Cette réaction initiale s’explique assez bien, selon Michael Santoli, chroniqueur senior à CNBC. Les investisseurs s’étaient positionnés de façon très défensive en détenant des quantités d’encaisse importantes ainsi que des positions de contrepartie servant à minimiser le risque. Dans ces conditions, un recul des cours se transforme rapidement en occasion d’achat. On avait observé un comportement semblable à la suite du résultat du vote sur le Brexit au Royaume-Uni en juin.
Avant le début de cette semaine, l’indice S&P 500 avait reculé durant neuf séances consécutives, rappelle Ron Meisels, président de Phases & Cycles, une firme de gestion de Montréal, et spécialiste de l’analyse technique. « Cela créait un sentiment très négatif et un état de survente important sur le marché », dit-il.
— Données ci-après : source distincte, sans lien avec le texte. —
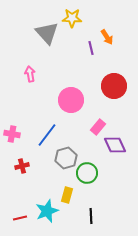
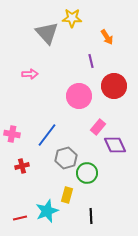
purple line: moved 13 px down
pink arrow: rotated 98 degrees clockwise
pink circle: moved 8 px right, 4 px up
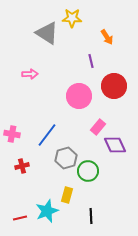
gray triangle: rotated 15 degrees counterclockwise
green circle: moved 1 px right, 2 px up
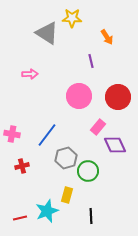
red circle: moved 4 px right, 11 px down
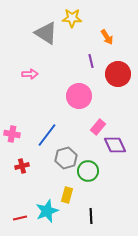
gray triangle: moved 1 px left
red circle: moved 23 px up
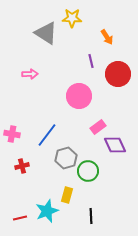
pink rectangle: rotated 14 degrees clockwise
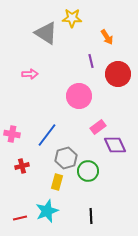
yellow rectangle: moved 10 px left, 13 px up
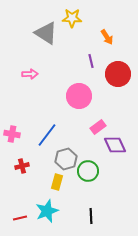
gray hexagon: moved 1 px down
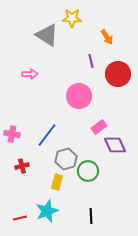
gray triangle: moved 1 px right, 2 px down
pink rectangle: moved 1 px right
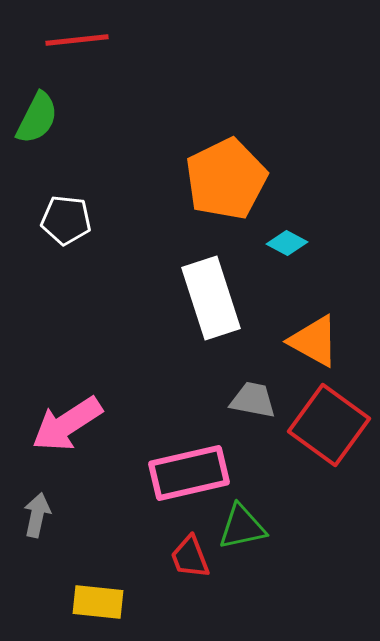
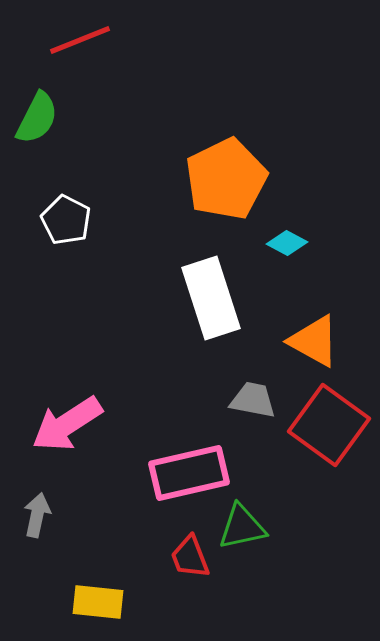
red line: moved 3 px right; rotated 16 degrees counterclockwise
white pentagon: rotated 21 degrees clockwise
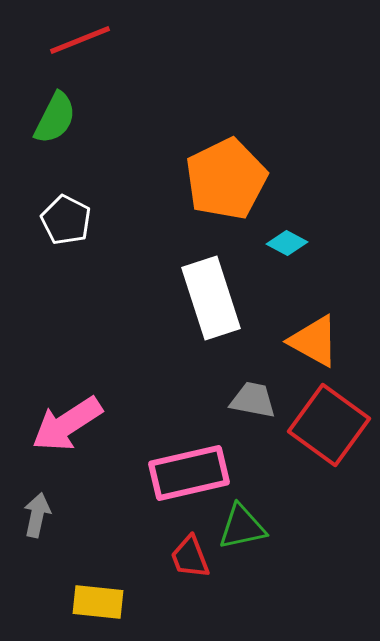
green semicircle: moved 18 px right
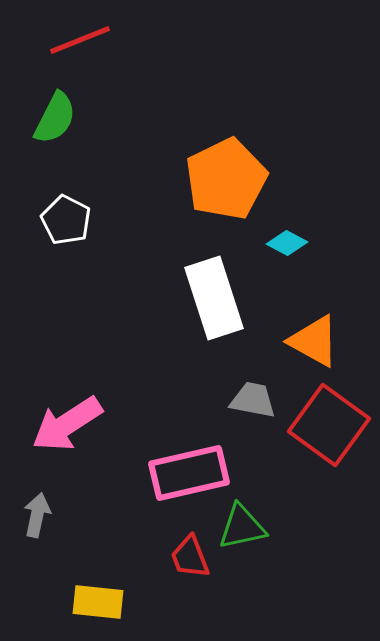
white rectangle: moved 3 px right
Ce sont deux ingrédients qui favorisent un rebond des marchés, selon lui.
Dans l’immédiat, un impact négatif sur l’économie américaine n’est probablement pas à craindre, selon Francis Généreux, Économiste principal, Mouvement Desjardins. « Tel quel et nonobstant les effets immédiats de sa victoire sur les marchés ou sur la confiance, le programme de M. Trump pourrait amener une contribution positive à l’économie américaine à court terme », dit-il. Il reconnait toutefois que l’incertitude et les risques ont pris beaucoup d’ampleur.
Ron Meisels n’exclut pas la possibilité d’un recul au cours des prochains jours. Mais il maintient que le marché boursier s’apprête à entreprendre une nouvelle jambe haussière, la dernière du bull market amorcé en 2009 à la suite de la crise financière, et qui pourrait en surprendre plus d’un par sa vigueur.
D’origine hongroise, Ron Meisels se rappelle le dicton utilisé par les gens de ce pays où l’histoire politique amenait souvent au pouvoir des gens sévèrement critiqués et conspués par l’élite : « This too shall pass », disait le vieil adage dont on retrouve les origines dans la bible. Par là on suggérait qu’éventuellement, ils seront remplacés et que tout rentrera dans l’ordre.